After a time, there was a knock on the door. Disinterested, she lay there without answering for a long time while the knocking continued. She stared blankly at the door. Finally there was nothing.

She was achingly hungry. Her needs were such that she could hardly feel anything outside of her hunger. But she could not bring herself to move, and even the pain of her hunger seemed irrelevant.

Amelia. She was called Amelia, she suddenly remembered. Her father called her “Amy”, sometimes “A”, pronounced like “Ay”. For everyone else it was “Amelia”. That was all she remembered clearly. Occasionally things would surface, and then drop out of sight into her mind, deeper than ever. The taste of birthday cake. The smell of leather inside a new car. The sound of President Truman’s voice on the radio. Newsreels of the Bomb at Hiroshima. A harsh voice cursing her in French, foul breath in her face, sudden pain. Then it was all gone, and there was nothing that existed, except the sleep and the body she seemed to inhabit.

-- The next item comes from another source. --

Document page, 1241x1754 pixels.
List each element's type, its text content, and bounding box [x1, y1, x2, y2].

Once, when she reached under the black hood-and-mask to scratch the side of her head, something struck her as strange. Her hair had been cut. She felt sure it had been short before, but not this short. After the surge of panic, lasting half a second, she felt a vague curiosity. Why had she been shorn?

The knocking came again, and went. More time passed. Finally the door opened without a knock, and a girl came in bearing a tray of food. The girl was veiled, her eyes dark and intriguing. Amelia wondered if this was what the travel guides meant by “exotic”. The woman looked down submissively as she kneeled beside the cloth mat. She waited there while Amelia struggled to sit up, then reached for the food. The hunger, long unnoticed or denied, came upon her like an avalanche.

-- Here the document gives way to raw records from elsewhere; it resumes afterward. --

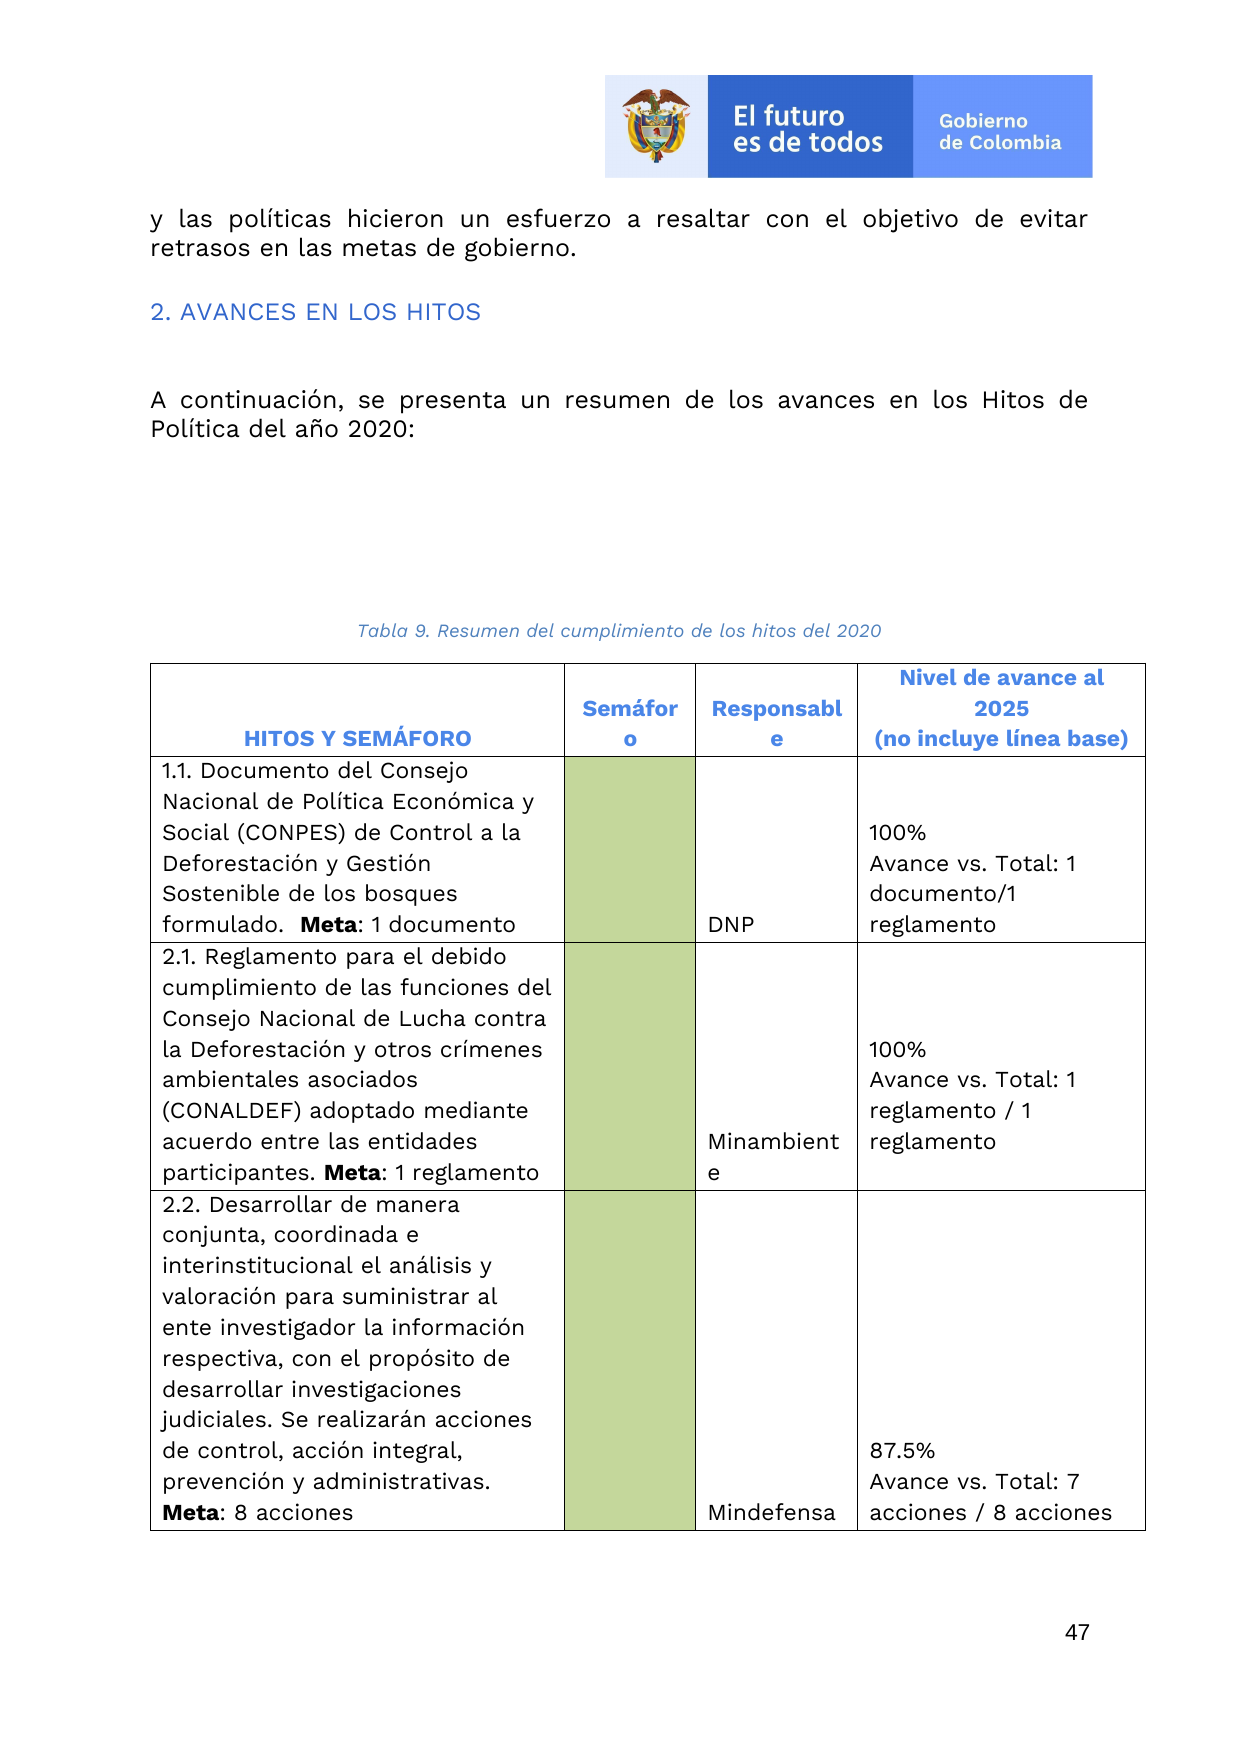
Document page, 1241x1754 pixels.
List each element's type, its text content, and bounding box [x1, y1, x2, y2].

table_cell Mindefensa [696, 1191, 857, 1530]
subtitle 2. AVANCES EN LOS HITOS [150, 297, 1090, 326]
table_cell DNP [696, 757, 857, 942]
table_cell 2.1. Reglamento para el debido cumplimiento de las funciones del Consejo Nacional de Lucha contra la Deforestación y otros crímenes ambientales asociados (CONALDEF) adoptado mediante acuerdo entre las entidades participantes. Meta: 1 reglamento [151, 943, 564, 1190]
table_cell [565, 943, 695, 1190]
table_cell 100% Avance vs. Total: 1 reglamento / 1 reglamento [858, 943, 1145, 1190]
table_header Semáforo [565, 664, 695, 756]
picture [605, 75, 1093, 178]
table_cell [565, 1191, 695, 1530]
table_cell Minambiente [696, 943, 857, 1190]
table_cell 2.2. Desarrollar de manera conjunta, coordinada e interinstitucional el análisis y valoración para suministrar al ente investigador la información respectiva, con el propósito de desarrollar investigaciones judiciales. Se realizarán acciones de control, acción integral, prevención y administrativas. Meta: 8 acciones [151, 1191, 564, 1530]
table_cell 87.5% Avance vs. Total: 7 acciones / 8 acciones [858, 1191, 1145, 1530]
text A nivel de incidencia territorial varias políticas como la de control a la deforestación, la de biodiversidad, entre otras, vieron afectadas su implementación por la pandemia. En el caso del avance de la DCI Renovada, del total de las 22 hitos a reportar del periodo del año 2022, los hitos asociados a verificación en campo, trabajo con comunidades vieron afectado su desarrollo a causa de las medidas para prevenir los efectos de la pandemia, tales como el avance con las acciones en territorio para el control a la deforestación, la gestión de los planes maestros de estructuración de los PDET, el avance en terreno para lograr incrementar las áreas bajo esquemas de PSA, manejo forestal sostenibles u otra alternativa productiva sostenible, así como los acuerdos comerciales que incluyen criterios de sostenibilidad, a pesar de estas dificultades, los hitos y las políticas hicieron un esfuerzo a resaltar con el objetivo de evitar retrasos en las metas de gobierno. [150, 204, 1090, 263]
table_cell 1.1. Documento del Consejo Nacional de Política Económica y Social (CONPES) de Control a la Deforestación y Gestión Sostenible de los bosques formulado. Meta: 1 documento [151, 757, 564, 942]
text A continuación, se presenta un resumen de los avances en los Hitos de Política del año 2020: [150, 385, 1090, 444]
table_cell 100% Avance vs. Total: 1 documento/1 reglamento [858, 757, 1145, 942]
table_cell [565, 757, 695, 942]
text Tabla 9. Resumen del cumplimiento de los hitos del 2020 [150, 620, 1090, 642]
table_header Nivel de avance al 2025 (no incluye línea base) [858, 664, 1145, 756]
table_header Responsable [696, 664, 857, 756]
table_header HITOS Y SEMÁFORO [151, 664, 564, 756]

She had to yank the mask down to eat, which pulled it across her eyes. So great was her sudden hunger that she didn’t care or take time to readjust it. She ate blindly, stuffing her mouth full of the thick, heavy bread and then taking great handfuls of the smoky-tasting grey paste, and eating that with her fingers. She felt dizzy, sick. But she kept eating, and gulping down water from the metal cup. The water was foul and barely drinkable. There was also some tea, but she was unconcerned with that for now.

The girl kneeled, watching her through the whole thing. Amelia remembered suddenly that in her past life she had always been terrified to let people see her eat. That was one of the many reasons she was so skinny. The memory made no sense to her, as if it had happened to someone else, or she had seen it in a movie.

She finally lapsed, slipping back onto the mat, the mask still pulled down over her eyes. She lay, blinded, breathing hard from exhaustion. Her orgy of consumption had left her spent. The girl immediately took a cloth and wet it from the carafe of water. She took hold of Amelia’s hands and started wiping them, cleaning away the thick paste and the crumbs of bread. When Amelia’s hands were clean, the woman moved to her face. She began to wipe Amelia’s mouth, meticulously cleaning away the smears of food.